# My biggest bass!



## jwardy21 (Feb 27, 2009)

Caught this fish yesterday evening (7/20/2010). I was shakin' like a leaf once I got it in the boat. It was like I just shot a big buck, probably worse! Took pics, measured, weighed and then back in the lake it went... It was 6 1/2 pounds exactly and was 22 3/4" long.







[/IMG]


----------



## AbuGarciaFan (Jun 21, 2010)

nice catch


----------



## JignPig Guide (Aug 3, 2007)

*Now that's a giant! * Congratulations!

She'll be over 7-pound this fall (after feeding) or next pre-spawn/spring.


----------



## JignPig Guide (Aug 3, 2007)

jwardy21 said:


> I was shakin' like a leaf once I got it in the boat. It was like I just shot a big buck, probably worse!

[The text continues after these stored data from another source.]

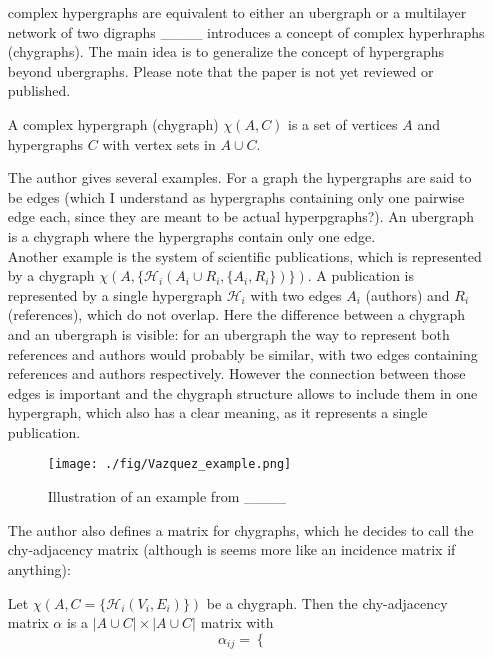 \begin{itemize}
\item [complex hypergraphs are equivalent to either an ubergraph or a multilayer network of two digraphs] ____ introduces a concept of complex hyperhraphs (chygraphs). The main idea is to generalize the concept of hypergraphs beyond ubergraphs. Please note that the paper is not yet reviewed or published.
\begin{definition}
    A complex hypergraph (chygraph) $\chi(A,C)$ is a set of vertices $A$ and hypergraphs $C$ with vertex sets in $A \cup C$.
\end{definition}
The author gives several examples. For a graph the hypergraphs are said to be edges (which I understand as hypergraphs containing only one pairwise edge each, since they are meant to be actual hyperpgraphs?).
An ubergraph is a chygraph where the hypergraphs contain only one edge. \\
Another example is the system of scientific publications, which is represented by a chygraph $\chi(A, \{ \mathcal{H}_i(A_i \cup R_i, \{A_i, R_i\})\}) $. A publication is represented by a single hypergraph $\mathcal{H}_i$ with two edges $A_i$ (authors) and $R_i$ (references), which do not overlap. Here the difference between a chygraph and an ubergraph is visible: for an ubergraph the way to represent both references and authors would probably be similar, with two edges containing references and authors respectively. However the connection between those edges is important and the chygraph structure allows to include them in one hypergraph, which also has a clear meaning, as it represents a single publication. \\
\begin{figure}[h!]
	\begin{center}
        \texttt{[image: ./fig/Vazquez\_example.png]}
        \caption{Illustration of an example from ____} 
    	\label{Vazquez_example}
    \end{center}
    \end{figure}
The author also defines a matrix for chygraphs, which he decides to call the chy-adjacency matrix (although is seems more like an incidence matrix if anything):
\begin{definition}
    Let $\chi(A, C=\{ \mathcal{H}_i(V_i, E_i)\})$ be a chygraph. Then the chy-adjacency matrix $\alpha$ is a  $|A\cup C| \times |A \cup C|$ matrix with 
    \begin{equation*}
        \alpha_{ij}=\begin{cases}

\end{cases}
\end{equation*}
\end{definition}
\end{itemize}
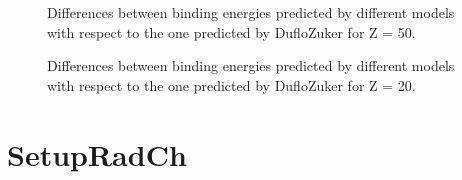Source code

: \documentclass[letterpaper,10pt,english]{sphinxmanual}
\begin{document}
\begin{figure}[htbp]
\centering
\capstart

\noindent{}
\caption{Differences between binding energies predicted by different models with respect to the one predicted by Duflo\sphinxhyphen{}Zuker for Z = 50.}\label{\detokenize{source/api/setup_masses_theory:id1}}\end{figure}

\begin{figure}[htbp]
\centering
\capstart

\noindent{}
\caption{Differences between binding energies predicted by different models with respect to the one predicted by Duflo\sphinxhyphen{}Zuker for Z = 20.}\label{\detokenize{source/api/setup_masses_theory:id2}}\end{figure}

\sphinxstepscope


\section{SetupRadCh}
\label{\detokenize{source/api/setup_rad_ch:setupradch}}\label{\detokenize{source/api/setup_rad_ch::doc}}\label{\detokenize{source/api/setup_rad_ch:module-nucleardatapy.setup_rad_ch}}
\end{document}
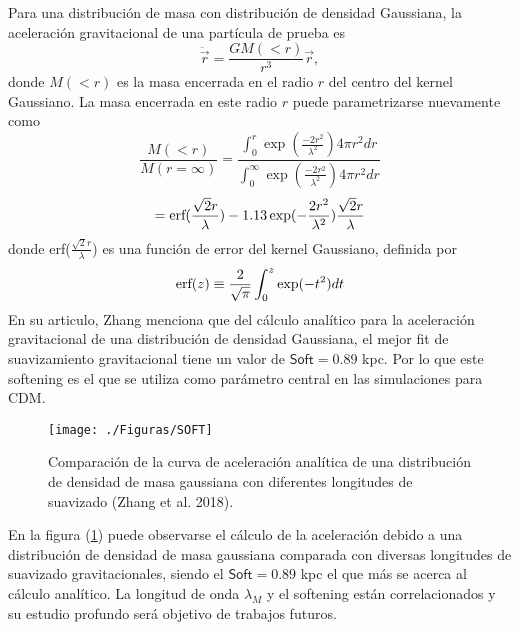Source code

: \documentclass[a4paper,openright,12pt]{book}
\begin{document}
Para una distribución de masa con distribución de densidad Gaussiana, la aceleración gravitacional de una partícula de prueba es
\begin{equation}
\ddot{\vec{r}}= \frac{G M(<r)}{r^{3}}\vec{r},
\end{equation}
donde $M(<r)$ es la masa encerrada en el radio $r$ del centro del kernel Gaussiano. La masa encerrada en este radio $r$ puede parametrizarse nuevamente como
\begin{equation*}
\frac{M(<r)}{M(r=\infty)} = \frac{\int_{0}^{r}\exp(\frac{-2r^{2}}{\lambda^{2}})4\pi r^{2}dr}{\int_{0}^{\infty}\exp(\frac{-2r^{2}}{\lambda^{2}})4\pi r^{2}dr}
\end{equation*}
\begin{equation}
= \textup{erf}(\frac{\sqrt{2}r}{\lambda}) -1.13\exp(-\frac{2r^{2}}{\lambda^{2}})\frac{\sqrt{2}r}{\lambda}
\end{equation}
donde erf($\frac{\sqrt{2}r}{\lambda}$) es una función de error del kernel Gaussiano, definida por
\begin{equation*}
\textup{erf}(z) \equiv \frac{2}{\sqrt{\pi}}\int_{0}^{z}\exp(-t^{2})dt
\end{equation*}
En su articulo, Zhang menciona que del cálculo analítico para la aceleración gravitacional de una distribución de densidad Gaussiana, el mejor fit de suavizamiento gravitacional tiene un valor de $\textsf{Soft}=0.89$ kpc. Por lo que este softening es el que se utiliza como parámetro central en las simulaciones para CDM.


\begin{figure}
\centering
\texttt{[image: ./Figuras/SOFT]}
\caption{\footnotesize{Comparación de la curva de aceleración analítica de una distribución de densidad de masa gaussiana con diferentes longitudes de suavizado (Zhang et al. 2018).}}\label{fig 4.4}
\end{figure}

En la figura (\ref{fig 4.4}) puede observarse el cálculo de la aceleración debido a una distribución de densidad de masa gaussiana comparada con diversas longitudes de suavizado gravitacionales, siendo el $\textsf{Soft}=0.89$ kpc el que más se acerca al cálculo analítico. La longitud de onda $\lambda_{M}$ y el \textsf{softening} están correlacionados y su estudio profundo será objetivo de trabajos futuros.

\begin{figure}
\end{figure}
\end{document}
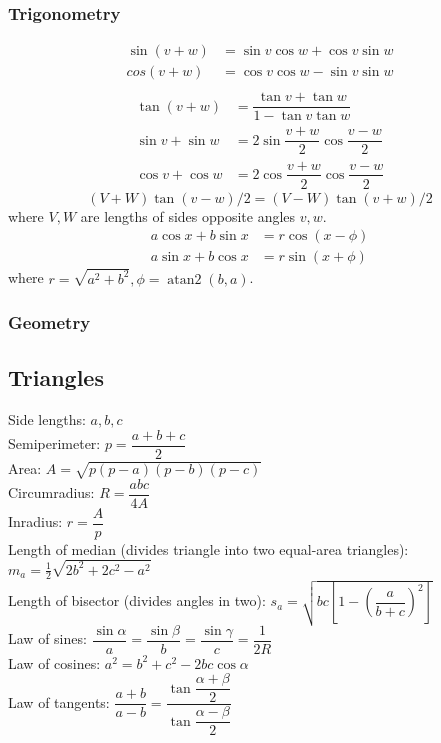 \subsubsection{Trigonometry}
\begin{align*}
\sin(v+w)&{}=\sin v\cos w+\cos v\sin w\\
cos(v+w)&{}=\cos v\cos w-\sin v\sin w\\
\end{align*}
\begin{align*}
\tan(v+w)&{}=\dfrac{\tan v+\tan w}{1-\tan v\tan w}\\
\sin v+\sin w&{}=2\sin\dfrac{v+w}{2}\cos\dfrac{v-w}{2}\\
\cos v+\cos w&{}=2\cos\dfrac{v+w}{2}\cos\dfrac{v-w}{2}
\end{align*}
\[ (V+W)\tan(v-w)/2{}=(V-W)\tan(v+w)/2 \]
where $V, W$ are lengths of sides opposite angles $v, w$.
\begin{align*}
	a\cos x+b\sin x&=r\cos(x-\phi)\\
	a\sin x+b\cos x&=r\sin(x+\phi)
\end{align*}
where $r=\sqrt{a^2+b^2}, \phi=\operatorname{atan2}(b,a)$.

\subsubsection{Geometry}

\subsection{Triangles}
Side lengths: $a,b,c$\\
Semiperimeter: $p=\dfrac{a+b+c}{2}$\\
Area: $A=\sqrt{p(p-a)(p-b)(p-c)}$\\
Circumradius: $R=\dfrac{abc}{4A}$\\
Inradius: $r=\dfrac{A}{p}$\\
Length of median (divides triangle into two equal-area triangles): $m_a=\tfrac{1}{2}\sqrt{2b^2+2c^2-a^2}$\\
Length of bisector (divides angles in two): $s_a=\sqrt{bc\left[1-\left(\dfrac{a}{b+c}\right)^2\right]}$\\
Law of sines: $\dfrac{\sin\alpha}{a}=\dfrac{\sin\beta}{b}=\dfrac{\sin\gamma}{c}=\dfrac{1}{2R}$\\
Law of cosines: $a^2=b^2+c^2-2bc\cos\alpha$\\
Law of tangents: $\dfrac{a+b}{a-b}=\dfrac{\tan\dfrac{\alpha+\beta}{2}}{\tan\dfrac{\alpha-\beta}{2}}$\\

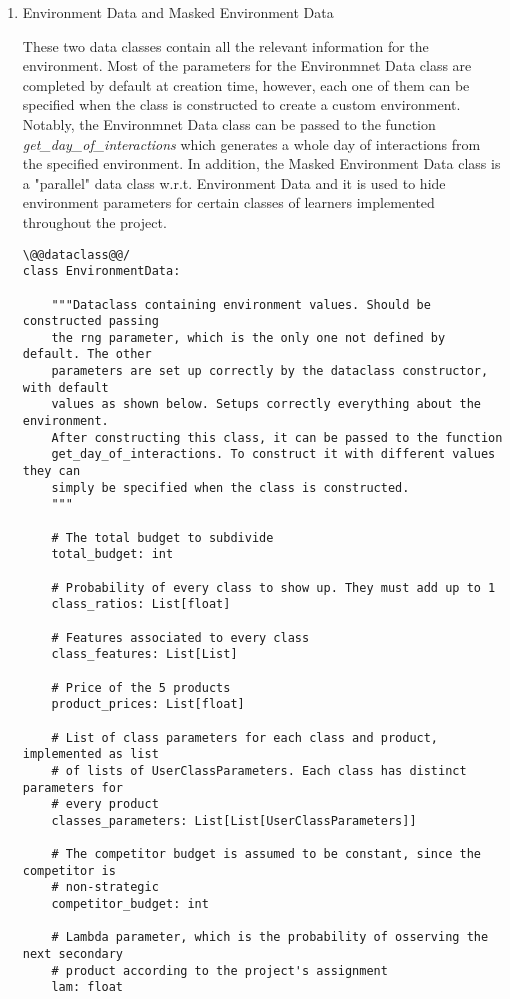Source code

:         \begin{enumerate}
            \item Environment Data and Masked Environment Data

            These two data classes contain all the relevant information for the environment. Most of the parameters for the Environmnet Data class are completed by default at creation time, however, each one of them can be specified when the class is constructed to create a custom environment. Notably, the Environmnet Data class can be passed to the function \textit{get\_day\_of\_interactions} which generates a whole day of interactions from the specified environment. In addition, the Masked Environment Data class is a "parallel" data class w.r.t. Environment Data and it is used to hide environment parameters for certain classes of learners implemented throughout the project.

            \begin{lstlisting}[style=Python]
\@@dataclass@@/
class EnvironmentData:

    """Dataclass containing environment values. Should be constructed passing
    the rng parameter, which is the only one not defined by default. The other
    parameters are set up correctly by the dataclass constructor, with default
    values as shown below. Setups correctly everything about the environment.
    After constructing this class, it can be passed to the function
    get_day_of_interactions. To construct it with different values they can
    simply be specified when the class is constructed.
    """

    # The total budget to subdivide
    total_budget: int

    # Probability of every class to show up. They must add up to 1
    class_ratios: List[float]

    # Features associated to every class
    class_features: List[List]

    # Price of the 5 products
    product_prices: List[float]

    # List of class parameters for each class and product, implemented as list
    # of lists of UserClassParameters. Each class has distinct parameters for
    # every product
    classes_parameters: List[List[UserClassParameters]]

    # The competitor budget is assumed to be constant, since the competitor is
    # non-strategic
    competitor_budget: int

    # Lambda parameter, which is the probability of osserving the next secondary
    # product according to the project's assignment
    lam: float


\end{lstlisting}
\end{enumerate}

I'm 48-years old. And I shake like a scared little school girl when I catch a giant like that one. It takes me a long time to settle down. And it feels awesome!

Again... Congratulations!


----------



## Marshall (Apr 11, 2004)

Nice job. I need one of those soon!


----------



## skippyflyboy (Jan 5, 2010)

WOOOOHOOOOO....nice HAWG man


----------



## jwebb (Jul 21, 2008)

Nice Hawg man! Congrats. Nothing beats the big bass shakes lol.


----------



## FISHIN216 (Mar 18, 2009)

JignPig Guide said:


> I'm 48-years old. And I shake like a scared little school girl when I catch a giant like that one. It takes me a long time to settle down. And it feels awesome!
> 
> Again... Congratulations!


Nice Fish jwardy..thats a Fish Ohio too! Jig-n-pig please stay away from steelhead if you take that long to settle down over a bass a steelie will put you on a stretcher LOL JK!


----------



## Rybo (Jul 23, 2009)

Hell yeah! Great job wardy!


----------



## AlanC (Jun 16, 2010)

Nice! Congrats!


----------



## fishingredhawk (Apr 14, 2004)

Wow! Nice toad!


----------



## Bass_Hawg (Apr 12, 2004)

HAWG!!

Great looking fish


----------



## Scum_Frog (Apr 3, 2009)

Nice fish man.....good to see great fish still being hooked!


----------



## jwardy21 (Feb 27, 2009)

Thanks fellas.


----------



## wtrprfr1 (May 1, 2009)

Awesome bass. Congratulations! That's what keeps me bass fishing. I would rather catch 1 hawg than 10 3#rs. What did you catch her on?


----------



## jwardy21 (Feb 27, 2009)

Caught her on a chatterbait!


----------



## Tokugawa (Apr 29, 2008)

Niiiiiice fish!


----------



## Fisherman 3234 (Sep 8, 2008)

Awesome fish, Congratulations!!!!!


----------



## olfishy (Jul 23, 2010)

Nice one. Congrats!


----------